Gazeteler çocukluğumuzda özgürlüğün temsilcisiydi.
Haksızlığa karşı dururlardı.
Gazete kağıtlarının en değerli olduğu yıllar... Devletten beslenmeyen gazetecilik yılları yani...
O zamanlar yerde bir gazete sayfası bulsak, çömelip okurduk.
Dedektif Nick, Güngörmüşler ve yalan olduğunu aklımıza bile getirmediğimiz spor haberleri...
Ben gazete okumaya Hürriyet'le başladım.
O yüzden Hürriyet Gazetesi çocukluktan kalan bir alışkanlıktır bende...
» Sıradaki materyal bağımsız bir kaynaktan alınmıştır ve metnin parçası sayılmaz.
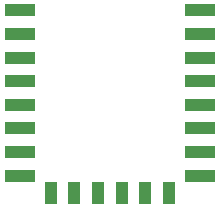
<source format=gbr>
%TF.GenerationSoftware,Flux,Pcbnew,7.0.11-7.0.11~ubuntu20.04.1*%
%TF.CreationDate,2024-08-15T16:12:26+00:00*%
%TF.ProjectId,input,696e7075-742e-46b6-9963-61645f706362,rev?*%
%TF.SameCoordinates,Original*%
%TF.FileFunction,Paste,Bot*%
%TF.FilePolarity,Positive*%
%FSLAX46Y46*%
G04 Gerber Fmt 4.6, Leading zero omitted, Abs format (unit mm)*
G04 Filename: businesscardpcb*
G04 Build it with Flux! Visit our site at: https://www.flux.ai (PCBNEW 7.0.11-7.0.11~ubuntu20.04.1) date 2024-08-15 16:12:26*
%MOMM*%
%LPD*%
G01*
G04 APERTURE LIST*
G04 Aperture macros list*
%AMFreePoly0*
4,1,5,1.250000,-0.500000,-1.250000,-0.500000,-1.250000,0.500000,1.250000,0.500000,1.250000,-0.500000,1.250000,-0.500000,$1*%
%AMFreePoly1*
4,1,5,0.500000,-0.900000,-0.500000,-0.900000,-0.500000,0.900000,0.500000,0.900000,0.500000,-0.900000,0.500000,-0.900000,$1*%
G04 Aperture macros list end*
%ADD10FreePoly0,0.000000*%
%ADD11FreePoly1,0.000000*%
G04 APERTURE END LIST*
D10*
%TO.C,*%
X38890200Y-12759600D03*
X38890200Y-14759600D03*
X23690200Y-14759600D03*
D11*
X32290200Y-24259600D03*
D10*
X23690200Y-18759600D03*
D11*
X36290200Y-24259600D03*
D10*
X23690200Y-12759600D03*
X23690200Y-20759600D03*
D11*
X26290200Y-24259600D03*
D10*
X23690200Y-22759600D03*
X23690200Y-16759600D03*
X23690200Y-8759600D03*
X38890200Y-10759600D03*
D11*
X34290200Y-24259600D03*
D10*
X38890200Y-18759600D03*
X38890200Y-8759600D03*
X38890200Y-22759600D03*
X38890200Y-20759600D03*
X23690200Y-10759600D03*
D11*
X30290200Y-24259600D03*
X28290200Y-24259600D03*
D10*
X38890200Y-16759600D03*
%TD*%
M02*

</source>
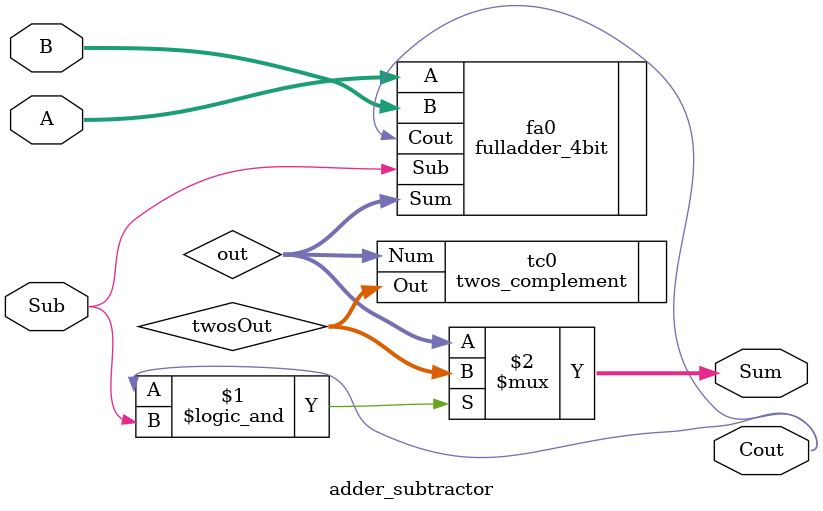
<source format=v>
`timescale 1ns / 1ps


module adder_subtractor(
    input [3:0] A,
    input [3:0] B,
    input Sub,
    output [3:0] Sum,
    output Cout
    );

    wire [3:0]out;
    wire [3:0]twosOut;
    
    fulladder_4bit fa0(.A(A), .B(B), .Sub(Sub), .Sum(out), .Cout(Cout));
    twos_complement tc0(.Num(out), .Out(twosOut));
    assign Sum = (Cout && Sub) ? twosOut : out;
   
    
endmodule

</source>
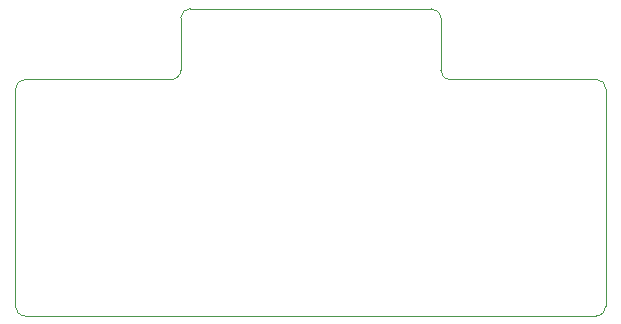
<source format=gbr>
G04 (created by PCBNEW (2013-may-18)-stable) date Sun 16 Aug 2015 06:42:24 PM CST*
%MOIN*%
G04 Gerber Fmt 3.4, Leading zero omitted, Abs format*
%FSLAX34Y34*%
G01*
G70*
G90*
G04 APERTURE LIST*
%ADD10C,0.00590551*%
%ADD11C,0.00393701*%
G04 APERTURE END LIST*
G54D10*
G54D11*
X91259Y-59055D02*
X96141Y-59055D01*
X96456Y-59370D02*
G75*
G03X96141Y-59055I-314J0D01*
G74*
G01*
X96456Y-66614D02*
X96456Y-59370D01*
X96141Y-66929D02*
G75*
G03X96456Y-66614I0J314D01*
G74*
G01*
X77086Y-66929D02*
X96141Y-66929D01*
X76771Y-66614D02*
G75*
G03X77086Y-66929I314J0D01*
G74*
G01*
X76771Y-59370D02*
X76771Y-66614D01*
X77086Y-59055D02*
G75*
G03X76771Y-59370I0J-314D01*
G74*
G01*
X81968Y-59055D02*
X77086Y-59055D01*
X90944Y-58740D02*
G75*
G03X91259Y-59055I314J0D01*
G74*
G01*
X90944Y-57007D02*
X90944Y-58740D01*
X82598Y-56692D02*
X90629Y-56692D01*
X90944Y-57007D02*
G75*
G03X90629Y-56692I-314J0D01*
G74*
G01*
X82598Y-56692D02*
G75*
G03X82283Y-57007I0J-314D01*
G74*
G01*
X82283Y-58740D02*
X82283Y-57007D01*
X81968Y-59055D02*
G75*
G03X82283Y-58740I0J314D01*
G74*
G01*
M02*

</source>
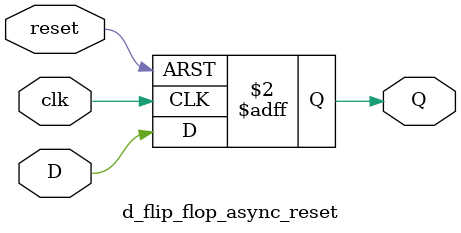
<source format=v>
module d_flip_flop_async_reset (input D, clk, reset, output reg Q);
    always @(posedge clk or posedge reset)
    begin
        if (reset)
            Q <= 1'b0;   // Asynchronous reset to 0
        else
            Q <= D;      // Capture input D on positive clock edge
    end
endmodule
// End of File
</source>
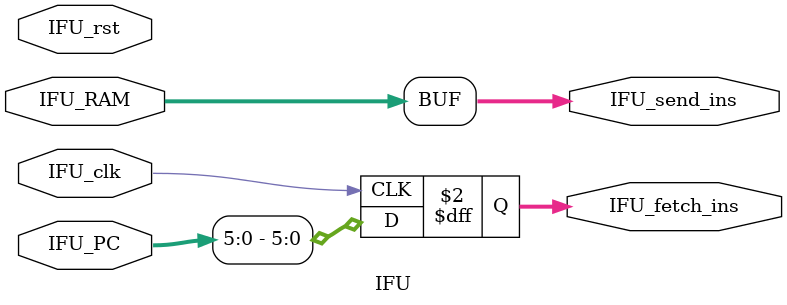
<source format=v>
`timescale 1ns / 1ps

module IFU(
    input IFU_clk,
    input IFU_rst,
    input [31:0] IFU_PC, //input from PC
    input [31:0] IFU_RAM, //input from RAM
    output reg [5:0] IFU_fetch_ins, //output to RAM, request instruction
    output [31:0] IFU_send_ins //output to decoder, send instruction
    );

   
always @(posedge IFU_clk) IFU_fetch_ins <= IFU_PC;
        
assign IFU_send_ins = IFU_RAM;
      
endmodule

</source>
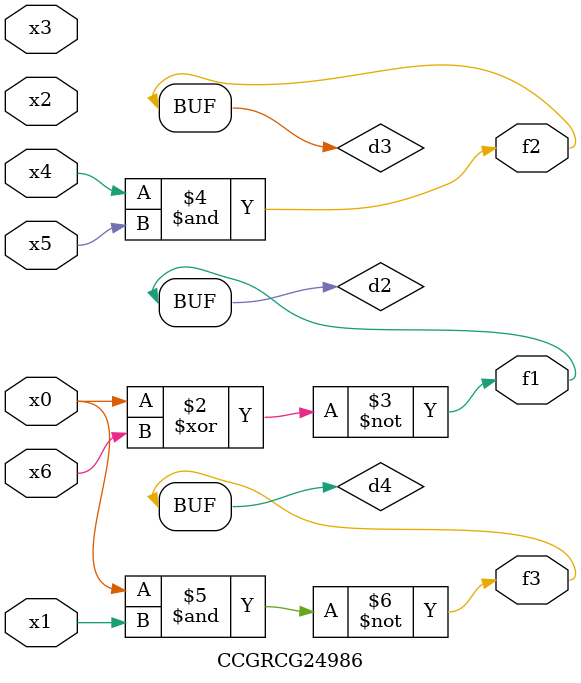
<source format=v>
module CCGRCG24986(
	input x0, x1, x2, x3, x4, x5, x6,
	output f1, f2, f3
);

	wire d1, d2, d3, d4;

	nor (d1, x0);
	xnor (d2, x0, x6);
	and (d3, x4, x5);
	nand (d4, x0, x1);
	assign f1 = d2;
	assign f2 = d3;
	assign f3 = d4;
endmodule

</source>
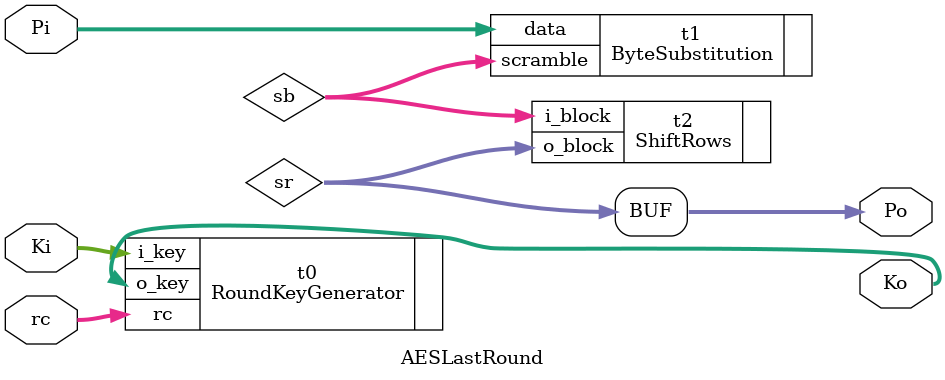
<source format=v>

module AESRound(rc,
                Pi,
                Ki,
                Po,
                Ko);
    input wire [3:0] rc;
    input wire [127:0] Pi;
    input wire [127:0] Ki;

    output wire [127:0] Po;
    output wire [127:0] Ko;


    wire [127:0] sb,sr,mcl;

    RoundKeyGenerator t0(.rc(rc),.i_key(Ki),.o_key(Ko));
    ByteSubstitution t1(.data(Pi),.scramble(sb));
    ShiftRows t2(.i_block(sb),.o_block(sr));
    MixColumns t3(.i_block(sr),.o_block(mcl));
    assign Po = mcl;
    // can't do Round key here
    // because Ko is not ready yet

endmodule

module AESLastRound(rc, Pi, Ki, Ko, Po);
    input wire [127:0] Pi;
    input wire [127:0] Ki;
    input wire [3:0] rc;

    output wire [127:0] Ko;
    output wire [127:0] Po;

    wire [127:0] sb, sr;

    RoundKeyGenerator t0(.rc(rc), .i_key(Ki), .o_key(Ko));
    ByteSubstitution t1(.data(Pi),.scramble(sb));
    ShiftRows t2(.i_block(sb),.o_block(sr));
    assign Po = sr;
endmodule
</source>
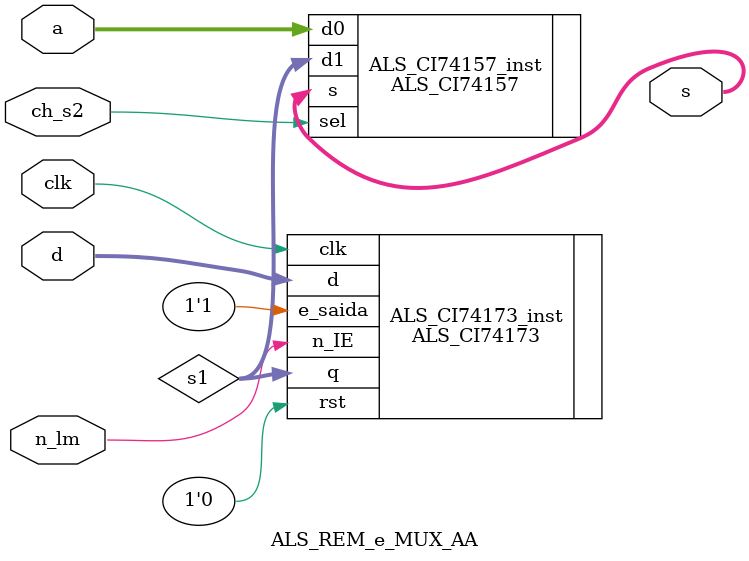
<source format=v>
module ALS_REM_e_MUX_AA (
  input [3:0] d,
  input [3:0] a,
  input n_lm,
  input clk,
  input ch_s2,
  output [3:0] s 
);
  wire [3:0] s1;
  ALS_CI74173 ALS_CI74173_inst (
    .d(d),
    .rst(1'b0),
    .clk(clk),
    .e_saida(1'b1),
    .n_IE(n_lm),
    .q(s1)
  );
ALS_CI74157 ALS_CI74157_inst (
      .d0(a),
      .d1(s1),
      .sel(ch_s2),
      .s(s)
    );
endmodule 

</source>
Her ne kadar, çocukluğumdaki izleri, şimdi taşımıyor olsa da...
***
Her şeyden haberimiz olmasını sağlayan bir gazeteden, son yıllardaki değişiminde bile vazgeçmedik.
Çünkü biliriz ki...
Hürriyet Gazetesi bizimdir.
Ne Aydın Doğan'ın.
Ne Ertuğrul Özkök'ün....
***
Hürriyet Gazetesi kaç gündür Başbakan'la bir kavganın içinde.
Yazarları basın özgürlüğünün safarisinde...
Pardon ama halk bu kavganın neresinde?
"En iyi gündem nasıl yaratılır?" Bunu Hürriyet kadar hiçbir gazete başaramaz, bunu hepimiz biliyoruz ama...
Halk bu gündemin neresinde?
***
Zaten renksiz bir dünyanın içinde gidip geliyoruz.
Her sabah gerilim hatları üzerinde gezinmekten bıktık.
Biz cambaz değiliz. Okuyucuyuz!
Ve gazete okuyucularının, nasıl tepki vermesi gerektiğini de, bizlere çocukluğumuzdaki Hürriyet öğretti.
***
Gelelim Başbakan'a...
Elektrik ve doğalgaz, kışa zamlı tarifelerle giriyor da, insanlar kışı nasıl geçireceğini düşünüyor.
İşçi, memur, öğretmen kan kusuyor, emekli hayatla ilişkisini kesmiş.
Hastanelerin acil servislerinde elektrikler kesiliyor da, kolay ölümlerin önü kesilmiyor.
Bunca sorun içinde, Başbakan'ın ağzının içine bakan toplum, Tayyip Erdoğan'dan kaç zamandır "hiddetli Aydın Doğan tepkileri" dinliyor.
Pardon ama halk bu kavganın neresinde? Aydın Doğan'dan halka ne?
Eğer ortada haksızlık ve saygısızlık varsa, mahkemeler var, hukuk var!
***
Bizler, halk için verilmeyen kavgaların dışında yokuz.
İçinde halk olmayan kavgaların da, haklı bir yanı yok zaten.